WHAT NEEDS TO BE DONE
In your output, repeat each entry exactly and include no pictures.

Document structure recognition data
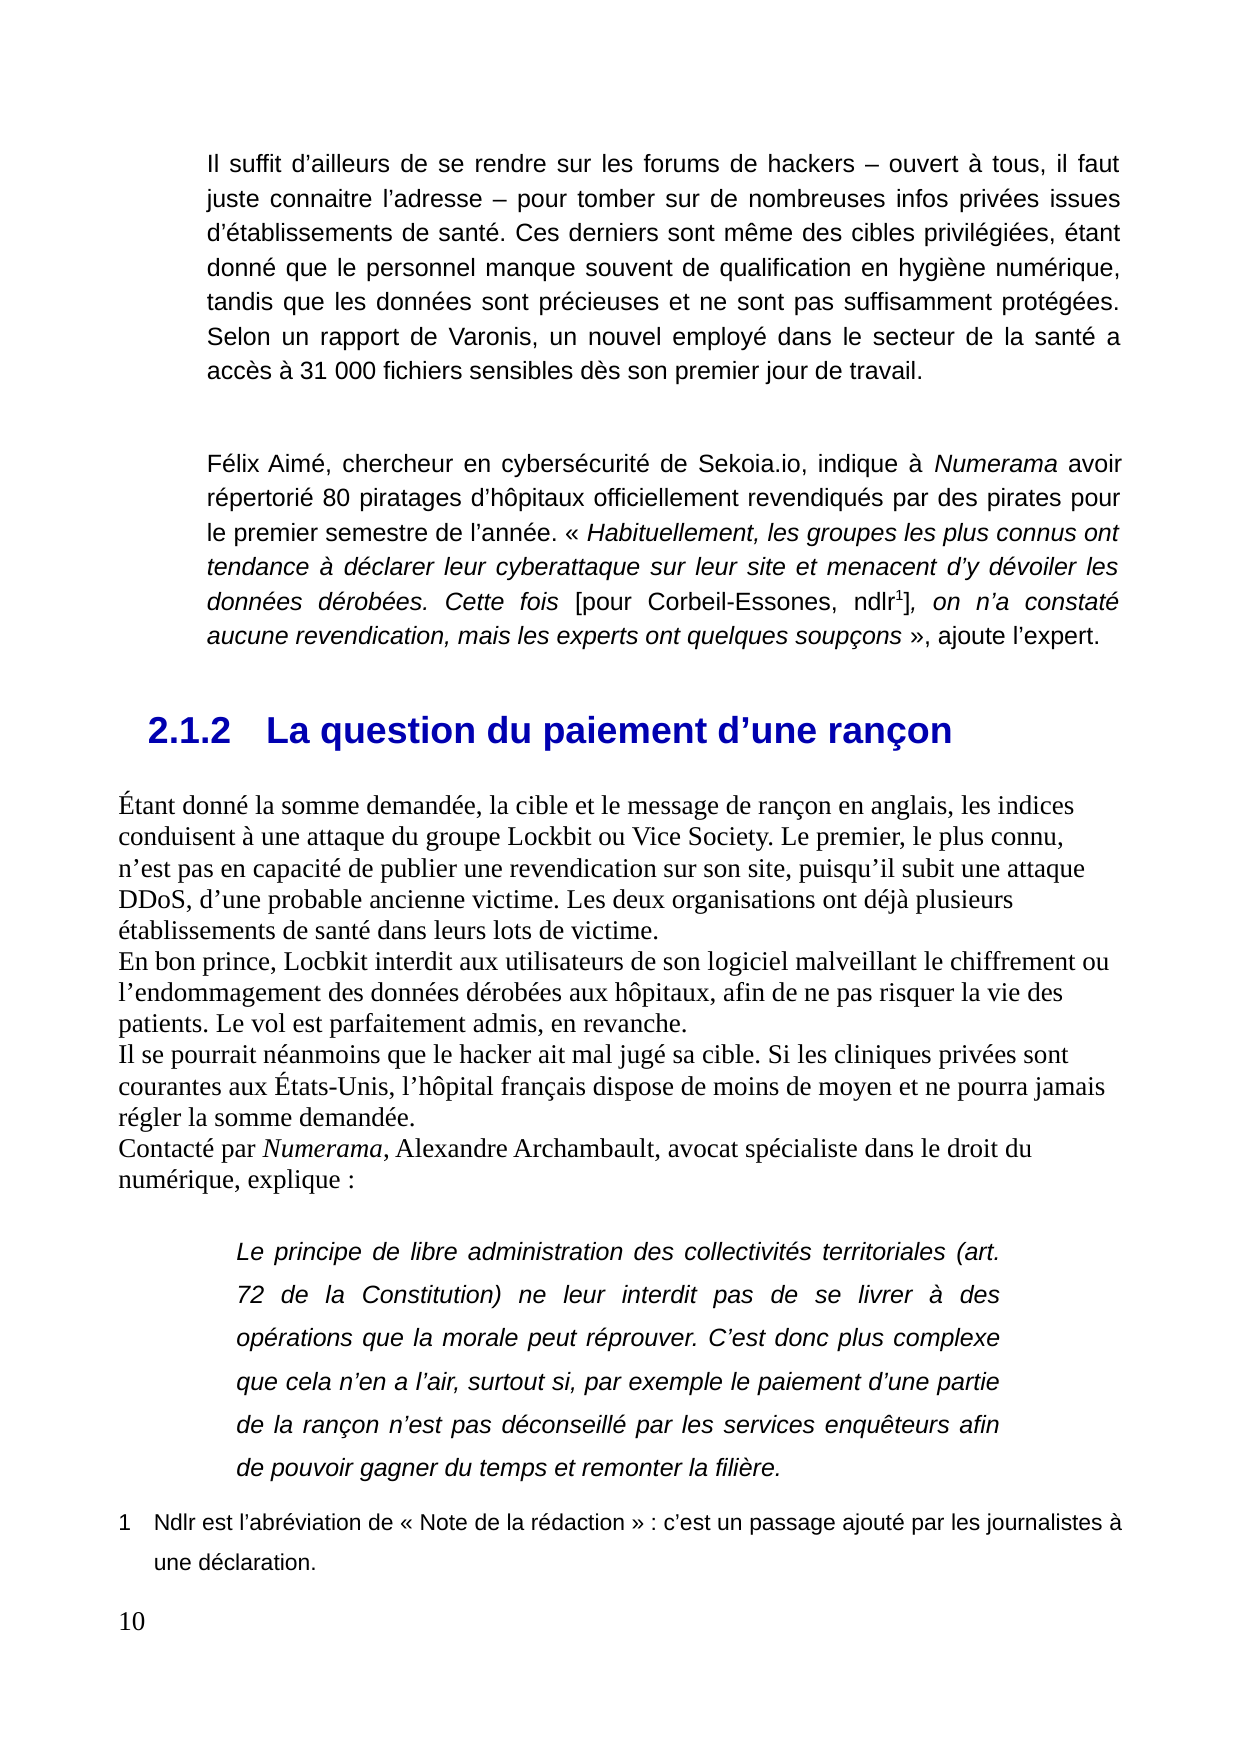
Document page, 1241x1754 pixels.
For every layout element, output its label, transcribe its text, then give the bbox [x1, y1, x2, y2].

text Ndlr est l’abréviation de « Note de la rédaction » : c’est un passage ajouté par les journalistes à une déclaration. [118, 1509, 1122, 1575]
text Il suffit d’ailleurs de se rendre sur les forums de hackers – ouvert à tous, il faut juste connaitre l’adresse – pour tomber sur de nombreuses infos privées issues d’établissements de santé. Ces derniers sont même des cibles privilégiées, étant donné que le personnel manque souvent de qualification en hygiène numérique, tandis que les données sont précieuses et ne sont pas suffisamment protégées. Selon un rapport de Varonis, un nouvel employé dans le secteur de la santé a accès à 31 000 fichiers sensibles dès son premier jour de travail. [207, 149, 1122, 385]
text En bon prince, Locbkit interdit aux utilisateurs de son logiciel malveillant le chiffrement ou l’endommagement des données dérobées aux hôpitaux, afin de ne pas risquer la vie des patients. Le vol est parfaitement admis, en revanche. [118, 945, 1122, 1038]
text Félix Aimé, chercheur en cybersécurité de Sekoia.io, indique à Numerama avoir répertorié 80 piratages d’hôpitaux officiellement revendiqués par des pirates pour le premier semestre de l’année. « Habituellement, les groupes les plus connus ont tendance à déclarer leur cyberattaque sur leur site et menacent d’y dévoiler les données dérobées. Cette fois [pour Corbeil-Essones, ndlr], on n’a constaté aucune revendication, mais les experts ont quelques soupçons », ajoute l’expert. [207, 449, 1122, 650]
text Le principe de libre administration des collectivités territoriales (art. 72 de la Constitution) ne leur interdit pas de se livrer à des opérations que la morale peut réprouver. C’est donc plus complexe que cela n’en a l’air, surtout si, par exemple le paiement d’une partie de la rançon n’est pas déconseillé par les services enquêteurs afin de pouvoir gagner du temps et remonter la filière. [236, 1237, 1004, 1482]
subtitle La question du paiement d’une rançon [118, 709, 1122, 752]
text Contacté par Numerama, Alexandre Archambault, avocat spécialiste dans le droit du numérique, explique : [118, 1132, 1122, 1194]
text Étant donné la somme demandée, la cible et le message de rançon en anglais, les indices conduisent à une attaque du groupe Lockbit ou Vice Society. Le premier, le plus connu, n’est pas en capacité de publier une revendication sur son site, puisqu’il subit une attaque DDoS, d’une probable ancienne victime. Les deux organisations ont déjà plusieurs établissements de santé dans leurs lots de victime. [118, 789, 1122, 945]
text Il se pourrait néanmoins que le hacker ait mal jugé sa cible. Si les cliniques privées sont courantes aux États-Unis, l’hôpital français dispose de moins de moyen et ne pourra jamais régler la somme demandée. [118, 1038, 1122, 1132]
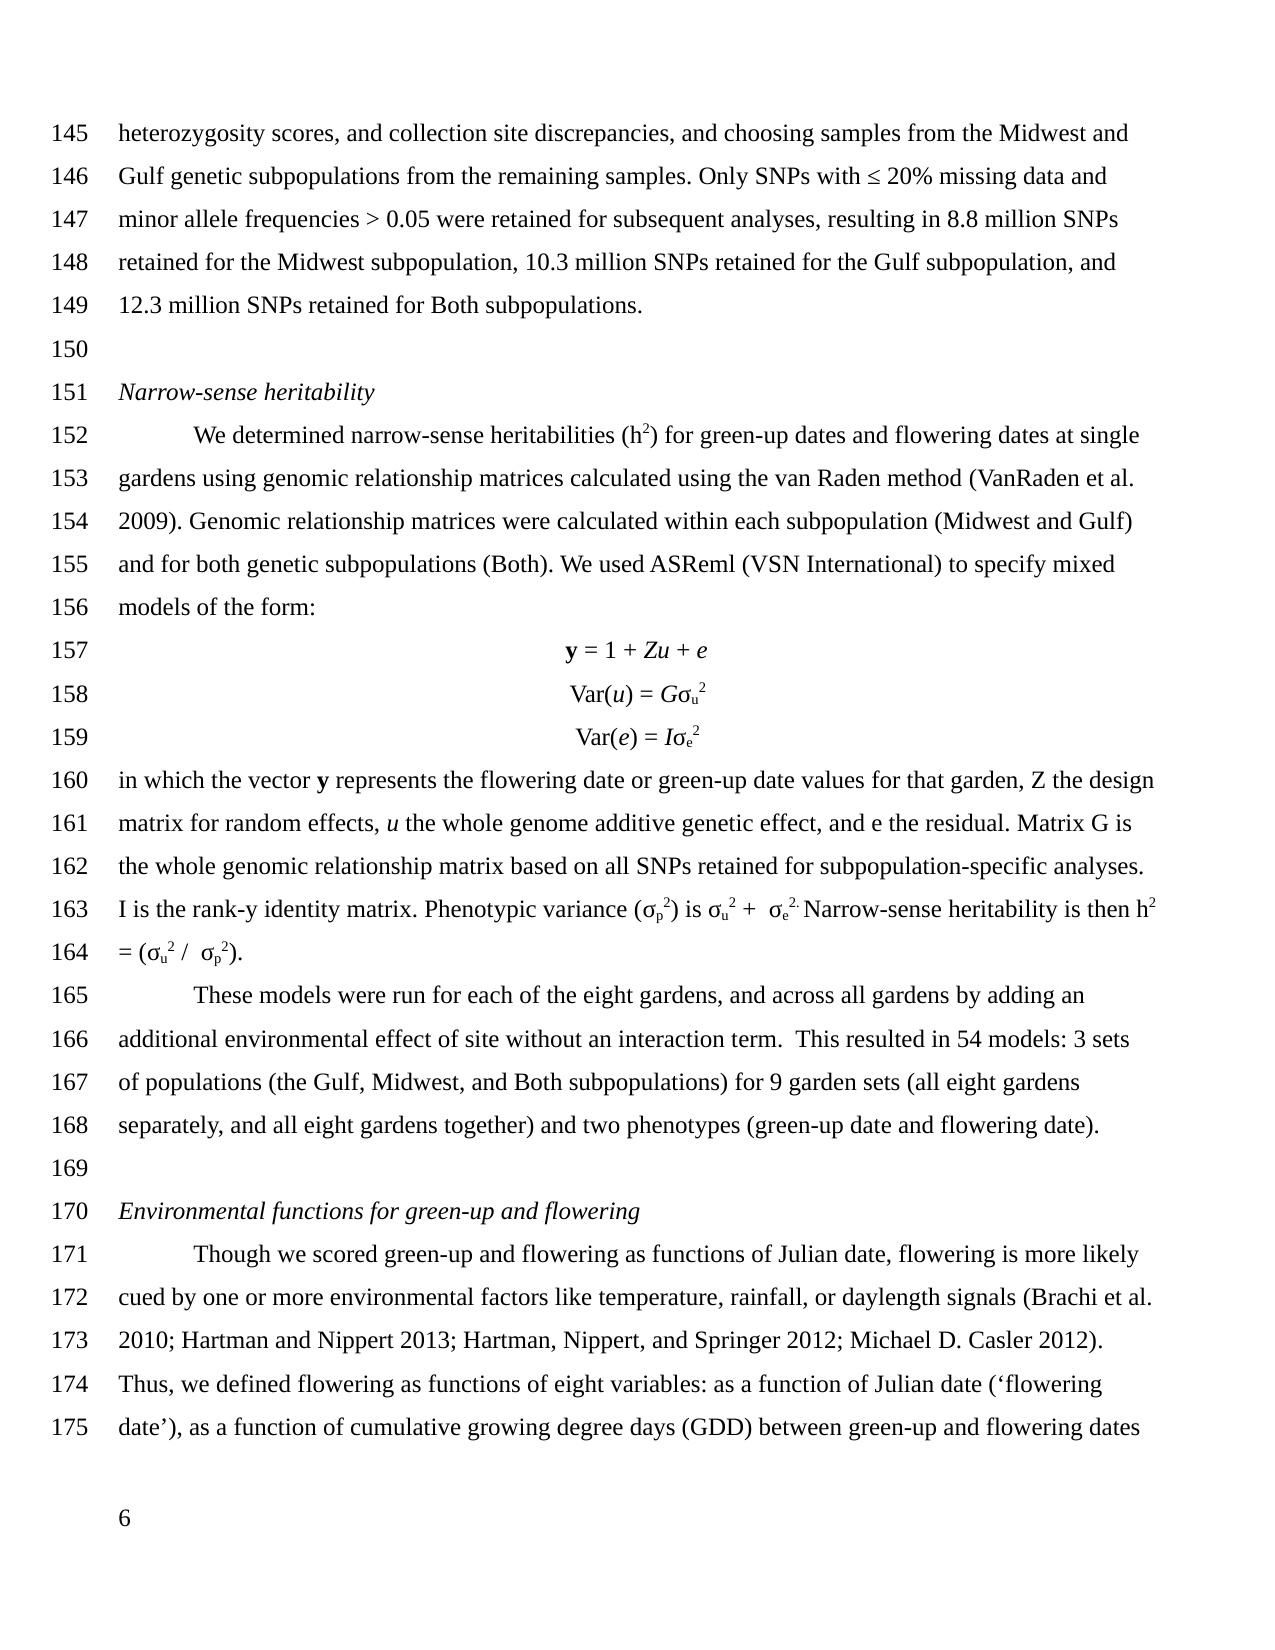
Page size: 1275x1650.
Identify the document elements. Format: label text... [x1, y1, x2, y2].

text in which the vector y represents the flowering date or green-up date values for that garden, Z the design matrix for random effects, u the whole genome additive genetic effect, and e the residual. Matrix G is the whole genomic relationship matrix based on all SNPs retained for subpopulation-specific analyses. I is the rank-y identity matrix. Phenotypic variance (σp2) is σu2 + σe2. Narrow-sense heritability is then h2 = (σu2 / σp2). [118, 765, 1157, 966]
text Var(e) = Iσe2 [118, 722, 1157, 751]
text Environmental functions for green-up and flowering [118, 1196, 1157, 1225]
text We determined narrow-sense heritabilities (h2) for green-up dates and flowering dates at single gardens using genomic relationship matrices calculated using the van Raden method (VanRaden et al. 2009). Genomic relationship matrices were calculated within each subpopulation (Midwest and Gulf) and for both genetic subpopulations (Both). We used ASReml (VSN International) to specify mixed models of the form: [118, 420, 1157, 621]
text heterozygosity scores, and collection site discrepancies, and choosing samples from the Midwest and Gulf genetic subpopulations from the remaining samples. Only SNPs with ≤ 20% missing data and minor allele frequencies > 0.05 were retained for subsequent analyses, resulting in 8.8 million SNPs retained for the Midwest subpopulation, 10.3 million SNPs retained for the Gulf subpopulation, and 12.3 million SNPs retained for Both subpopulations. [118, 118, 1157, 319]
text These models were run for each of the eight gardens, and across all gardens by adding an additional environmental effect of site without an interaction term. This resulted in 54 models: 3 sets of populations (the Gulf, Midwest, and Both subpopulations) for 9 garden sets (all eight gardens separately, and all eight gardens together) and two phenotypes (green-up date and flowering date). [118, 981, 1157, 1139]
text Narrow-sense heritability [118, 377, 1157, 406]
text Var(u) = Gσu2 [118, 679, 1157, 707]
text Though we scored green-up and flowering as functions of Julian date, flowering is more likely cued by one or more environmental factors like temperature, rainfall, or daylength signals (Brachi et al. 2010; Hartman and Nippert 2013; Hartman, Nippert, and Springer 2012; Michael D. Casler 2012). Thus, we defined flowering as functions of eight variables: as a function of Julian date (‘flowering date’), as a function of cumulative growing degree days (GDD) between green-up and flowering dates (‘flowering GDD’), as a function of day length on the flowering date (‘flowering daylength’), as a function of the change in daylength relative to the previous day on the day of flowering (‘flowering daylength change’), and as functions of four measures of cumulative rainfall: cumulative rainfall between green-up and flowering, and in the one day, three days, and five days before flowering (Table 1). Cumulative GDD was calculated as GDD = , where Tmean is the daily average temperature, Tbase is the base temperature of 12 °C for switchgrass, GR50 is green-up date, and FL50 is flowering date (Kiniry et al. 2005; Behrman et al. 2013). On a specific day, if Tmean is less than Tbase, the GDD for that day is 0; if Tmean is bigger than Tbase, the GDD for that day is the difference between Tmean and Tbase. We also defined green-up as functions of seven variables: as a function of Julian date (‘green-up date’), as a function of cumulative GDD for the five, ten, or eighteen days prior to green-up, and as a function of the average air temperature for the five, ten, or eighteen days prior to green-up. [118, 1239, 1157, 1441]
text y = 1 + Zu + e [118, 636, 1157, 664]
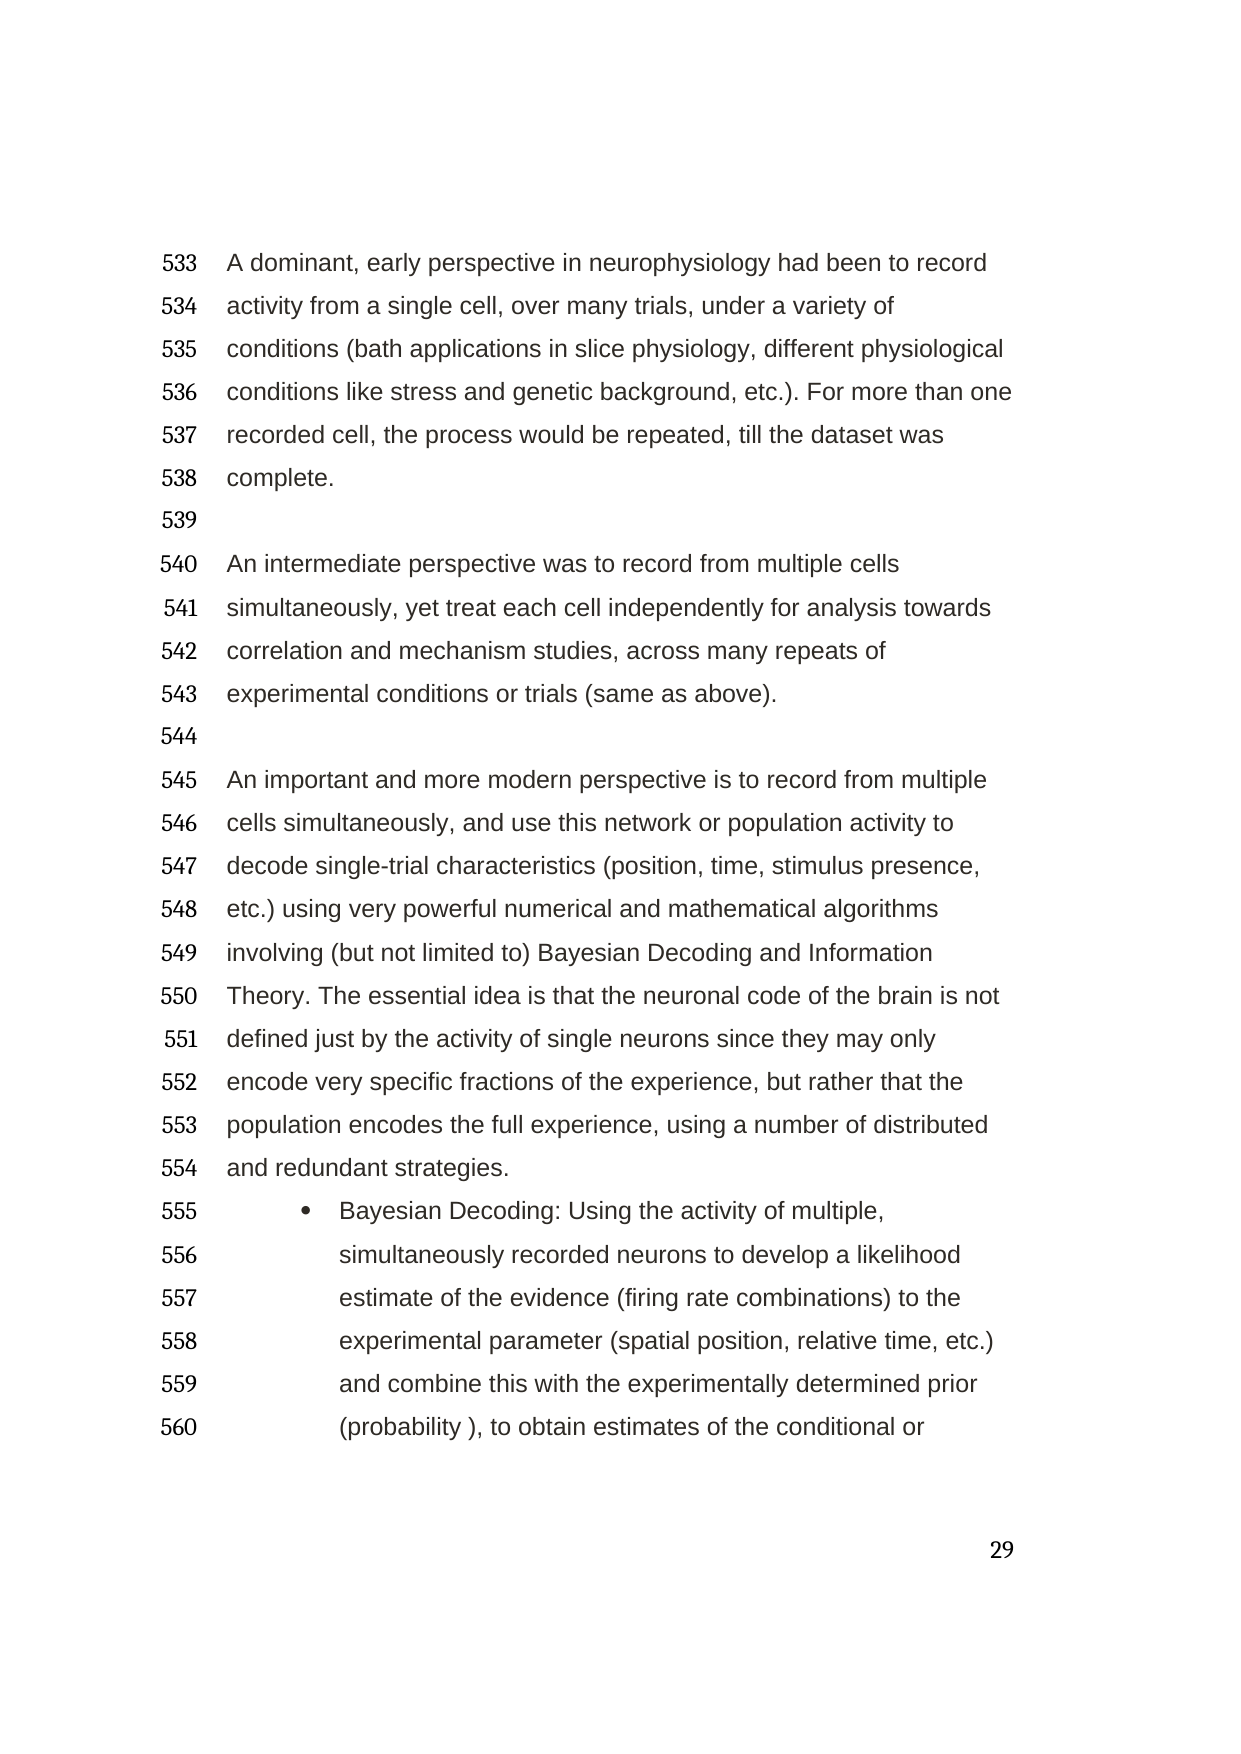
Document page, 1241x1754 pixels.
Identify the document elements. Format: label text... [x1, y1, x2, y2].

SOLUTION TO THE EXERCISE
Document page, 1241x1754 pixels.
For every layout element, output its label, transcribe its text, then give the bbox [x1, y1, x2, y2].

text Ndlr est l’abréviation de « Note de la rédaction » : c’est un passage ajouté par les journalistes à une déclaration. [118, 1509, 1122, 1575]
text Il suffit d’ailleurs de se rendre sur les forums de hackers – ouvert à tous, il faut juste connaitre l’adresse – pour tomber sur de nombreuses infos privées issues d’établissements de santé. Ces derniers sont même des cibles privilégiées, étant donné que le personnel manque souvent de qualification en hygiène numérique, tandis que les données sont précieuses et ne sont pas suffisamment protégées. Selon un rapport de Varonis, un nouvel employé dans le secteur de la santé a accès à 31 000 fichiers sensibles dès son premier jour de travail. [207, 149, 1122, 385]
text En bon prince, Locbkit interdit aux utilisateurs de son logiciel malveillant le chiffrement ou l’endommagement des données dérobées aux hôpitaux, afin de ne pas risquer la vie des patients. Le vol est parfaitement admis, en revanche. [118, 945, 1122, 1038]
text Félix Aimé, chercheur en cybersécurité de Sekoia.io, indique à Numerama avoir répertorié 80 piratages d’hôpitaux officiellement revendiqués par des pirates pour le premier semestre de l’année. « Habituellement, les groupes les plus connus ont tendance à déclarer leur cyberattaque sur leur site et menacent d’y dévoiler les données dérobées. Cette fois [pour Corbeil-Essones, ndlr], on n’a constaté aucune revendication, mais les experts ont quelques soupçons », ajoute l’expert. [207, 449, 1122, 650]
text Le principe de libre administration des collectivités territoriales (art. 72 de la Constitution) ne leur interdit pas de se livrer à des opérations que la morale peut réprouver. C’est donc plus complexe que cela n’en a l’air, surtout si, par exemple le paiement d’une partie de la rançon n’est pas déconseillé par les services enquêteurs afin de pouvoir gagner du temps et remonter la filière. [236, 1237, 1004, 1482]
subtitle La question du paiement d’une rançon [118, 709, 1122, 752]
text Contacté par Numerama, Alexandre Archambault, avocat spécialiste dans le droit du numérique, explique : [118, 1132, 1122, 1194]
text Étant donné la somme demandée, la cible et le message de rançon en anglais, les indices conduisent à une attaque du groupe Lockbit ou Vice Society. Le premier, le plus connu, n’est pas en capacité de publier une revendication sur son site, puisqu’il subit une attaque DDoS, d’une probable ancienne victime. Les deux organisations ont déjà plusieurs établissements de santé dans leurs lots de victime. [118, 789, 1122, 945]
text Il se pourrait néanmoins que le hacker ait mal jugé sa cible. Si les cliniques privées sont courantes aux États-Unis, l’hôpital français dispose de moins de moyen et ne pourra jamais régler la somme demandée. [118, 1038, 1122, 1132]
Page size: 1275x1650.
Identify the document elements. Format: label text... [x1, y1, x2, y2].

text in which the vector y represents the flowering date or green-up date values for that garden, Z the design matrix for random effects, u the whole genome additive genetic effect, and e the residual. Matrix G is the whole genomic relationship matrix based on all SNPs retained for subpopulation-specific analyses. I is the rank-y identity matrix. Phenotypic variance (σp2) is σu2 + σe2. Narrow-sense heritability is then h2 = (σu2 / σp2). [118, 765, 1157, 966]
text Var(e) = Iσe2 [118, 722, 1157, 751]
text Environmental functions for green-up and flowering [118, 1196, 1157, 1225]
text We determined narrow-sense heritabilities (h2) for green-up dates and flowering dates at single gardens using genomic relationship matrices calculated using the van Raden method (VanRaden et al. 2009). Genomic relationship matrices were calculated within each subpopulation (Midwest and Gulf) and for both genetic subpopulations (Both). We used ASReml (VSN International) to specify mixed models of the form: [118, 420, 1157, 621]
text heterozygosity scores, and collection site discrepancies, and choosing samples from the Midwest and Gulf genetic subpopulations from the remaining samples. Only SNPs with ≤ 20% missing data and minor allele frequencies > 0.05 were retained for subsequent analyses, resulting in 8.8 million SNPs retained for the Midwest subpopulation, 10.3 million SNPs retained for the Gulf subpopulation, and 12.3 million SNPs retained for Both subpopulations. [118, 118, 1157, 319]
text These models were run for each of the eight gardens, and across all gardens by adding an additional environmental effect of site without an interaction term. This resulted in 54 models: 3 sets of populations (the Gulf, Midwest, and Both subpopulations) for 9 garden sets (all eight gardens separately, and all eight gardens together) and two phenotypes (green-up date and flowering date). [118, 981, 1157, 1139]
text Narrow-sense heritability [118, 377, 1157, 406]
text Var(u) = Gσu2 [118, 679, 1157, 707]
text Though we scored green-up and flowering as functions of Julian date, flowering is more likely cued by one or more environmental factors like temperature, rainfall, or daylength signals (Brachi et al. 2010; Hartman and Nippert 2013; Hartman, Nippert, and Springer 2012; Michael D. Casler 2012). Thus, we defined flowering as functions of eight variables: as a function of Julian date (‘flowering date’), as a function of cumulative growing degree days (GDD) between green-up and flowering dates (‘flowering GDD’), as a function of day length on the flowering date (‘flowering daylength’), as a function of the change in daylength relative to the previous day on the day of flowering (‘flowering daylength change’), and as functions of four measures of cumulative rainfall: cumulative rainfall between green-up and flowering, and in the one day, three days, and five days before flowering (Table 1). Cumulative GDD was calculated as GDD = , where Tmean is the daily average temperature, Tbase is the base temperature of 12 °C for switchgrass, GR50 is green-up date, and FL50 is flowering date (Kiniry et al. 2005; Behrman et al. 2013). On a specific day, if Tmean is less than Tbase, the GDD for that day is 0; if Tmean is bigger than Tbase, the GDD for that day is the difference between Tmean and Tbase. We also defined green-up as functions of seven variables: as a function of Julian date (‘green-up date’), as a function of cumulative GDD for the five, ten, or eighteen days prior to green-up, and as a function of the average air temperature for the five, ten, or eighteen days prior to green-up. [118, 1239, 1157, 1441]
text y = 1 + Zu + e [118, 636, 1157, 664]
Document page, 1241x1754 pixels.
Identify the document elements. Format: label text... [x1, y1, x2, y2].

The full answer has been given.